Chuck Kimbrough shared information about an afterschool tutoring program to help younger children with homework at Lake Hills Elementary School. Opportunities exist on all school days. For more information contact Chuck.
Kaj Pedersen introduced Initiative Activist Tim Eyman, who grew up in Yakima and graduated from WSU. Tim first got involved in the initiative process when voters said no to build the first $400 million Stadium in Seattle, but it was built anyway. This prompted him to get involved with the initiative process, and he has since sponsored numerous initiative measures in Washington.
The most recent initiative, which is appearing on the upcoming ballot, is Initiative 985 to Reduce Traffic Congestion.

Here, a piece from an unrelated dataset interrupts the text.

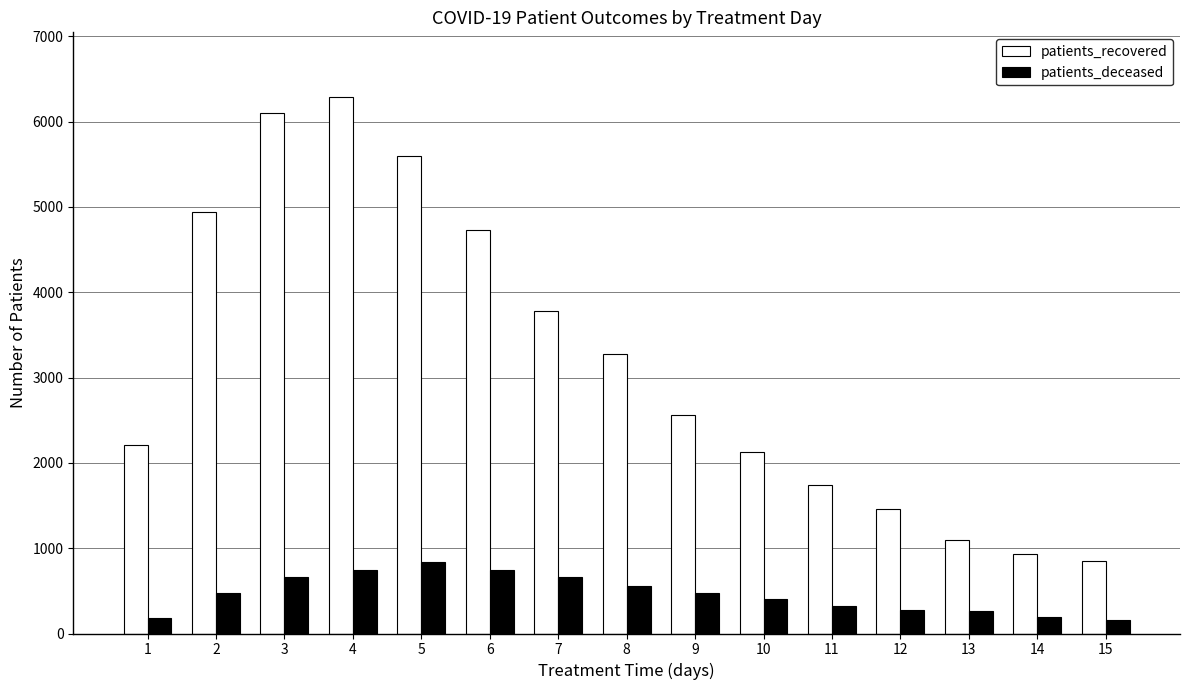

Which series has the widest spread of values?

patients_recovered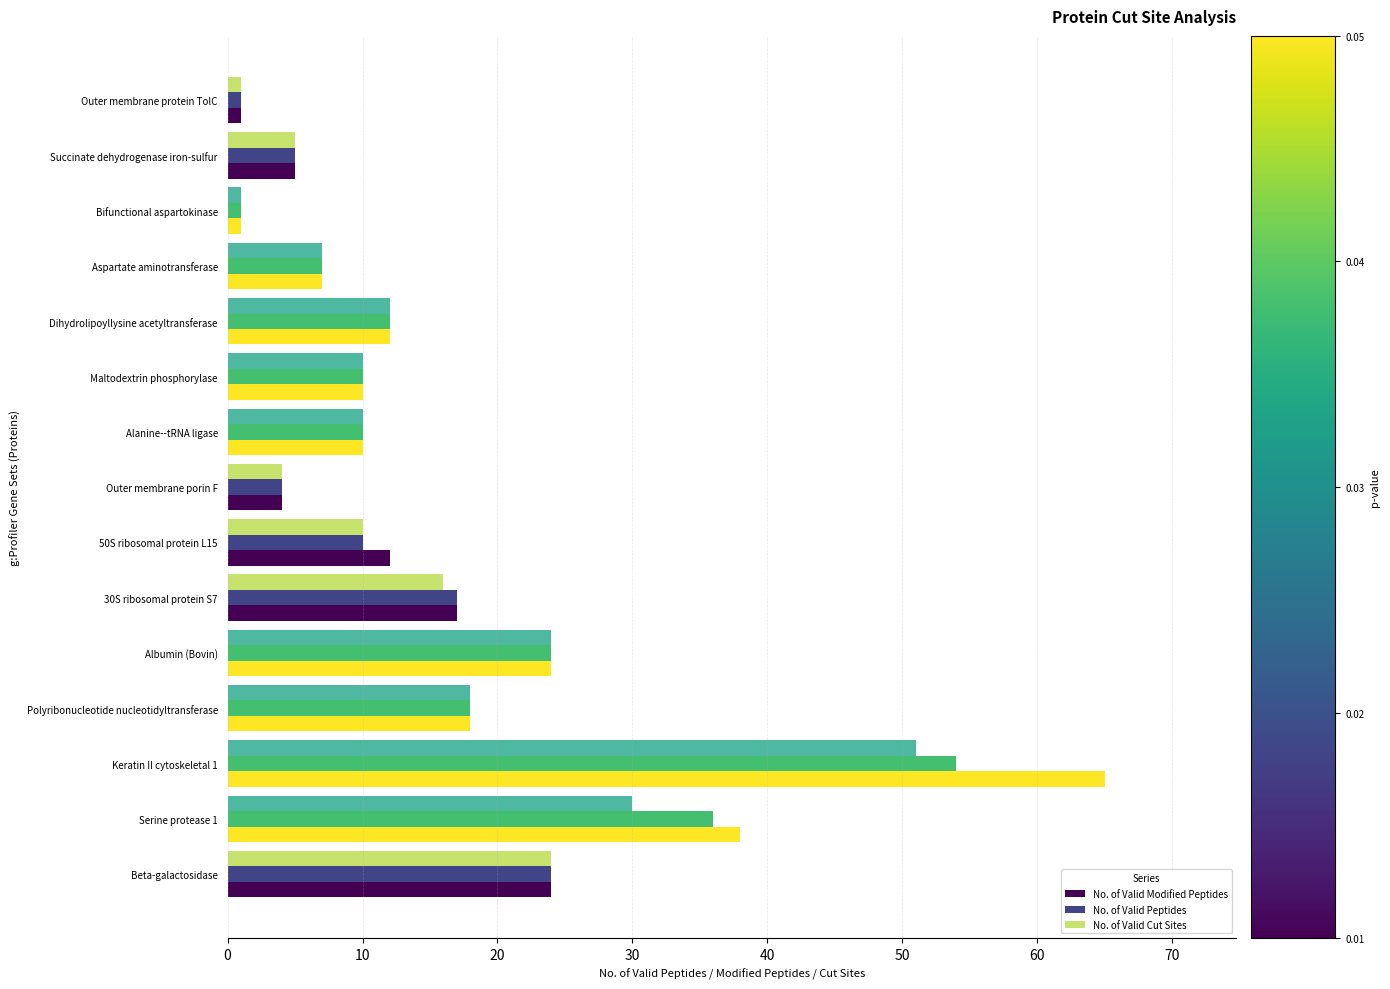

Which series has the largest range (max minus min)?

No. of Valid Modified Peptides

Tim outlined the initiative, which accomplishes the following goals:
• It prods the Legislature and Governor to implement the many recommendations made by State Auditor Brian Sonntag, resulting from the authority granted by I-900 to do performance audits of the state and local governments. (Tim indicated that, to date, 13 audits and 496 recommendations have identified prospective savings of $3.5 billion and, to date, the legislature has said no to adopt the recommendations.)
• It illustrates the public’s support for making reducing traffic congestion a top transportation priority
• It opens up carpool lanes to everyone during non-peak hours — it’s what other states do. Examples were Portland, Phoenix and the state of Tennessee.

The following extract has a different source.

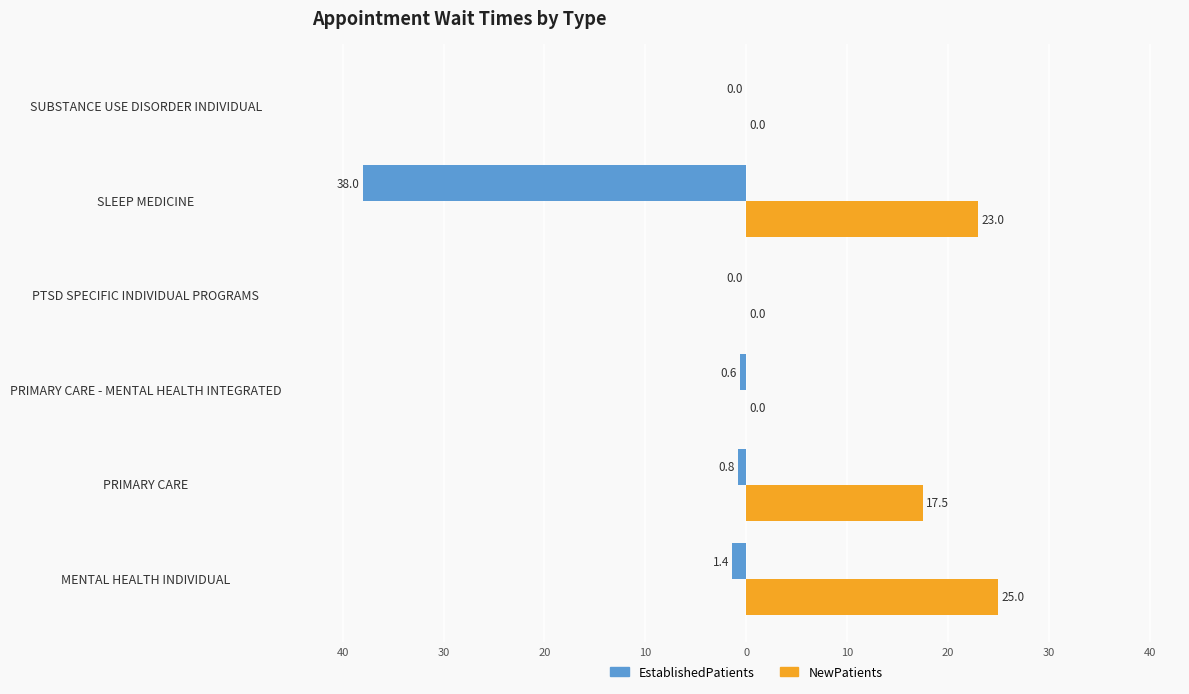

Which series has the largest total across all categories?

NewPatients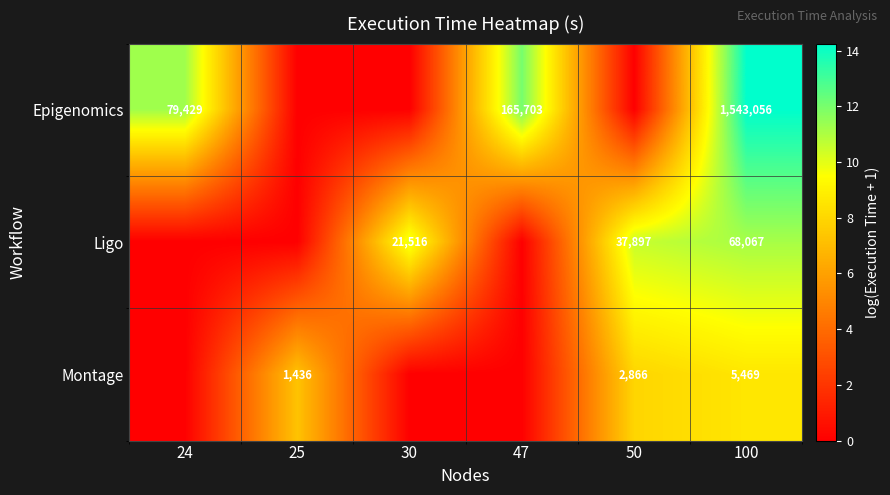

At 100, list the series in order from largest to smallest.

Epigenomics, Ligo, Montage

• It requires local governments to synchronize traffic lights on heavily-traveled arterials and streets.
• It clears our accidents faster with expanded emergency roadside assistance.
• It uses a portion (15%) of sales tax revenue from the purchase of new and used vehicles for these policies — $128 million per year (0.5% of the state general fund)
• It removes the profit motive for red light cameras.
• It replaces the percentage spent on public art for transportation projects to instead go toward reducing congestion.
• It institutes critical taxpayer protections on future tolls — guarantees that tolls won’t be diverted to non-transportation spending, dedicating it instead to its project.
• It empowers the State Auditor to track revenues and expenditures, helping implement I-985’s reforms and reporting regularly to the public on its progress.
• It doesn’t take more revenue to implement but rather requires using existing revenues more efficiently.
Courtesy of Ernie Hayden
In the 16th and 17th centuries, everything had to be transported by ship, and it was also before the invention of commercial fertilizer, so large shipments of manure were common. It was shipped dry, because, in dry form, it weighed a lot less than when wet; but once water (at sea) hit it, it not only became heavier, but the process of fermentation began again, of which a by product is methane gas. As the stuff was stored below decks in bundles, you can see what could (and did) happen. Methane began to build up below decks and the First time someone came below at night with a lantern ... BOOM!
Several ships were destroyed in this manner before it was determined just what was happening.
After that, the bundles of manure were always stamped with the term "Ship High In Transit" on them, which meant for the sailors to stow it high enough off the lower decks so that any water that came into the hold would not touch this volatile cargo and start the production of methane.
Thus evolved the term S.H.I.T. (Ship High In Transport), which has come down through the centuries and is in use to this very day.
You probably did not know the true history of this word. Neither did I. I always thought it was a golf term.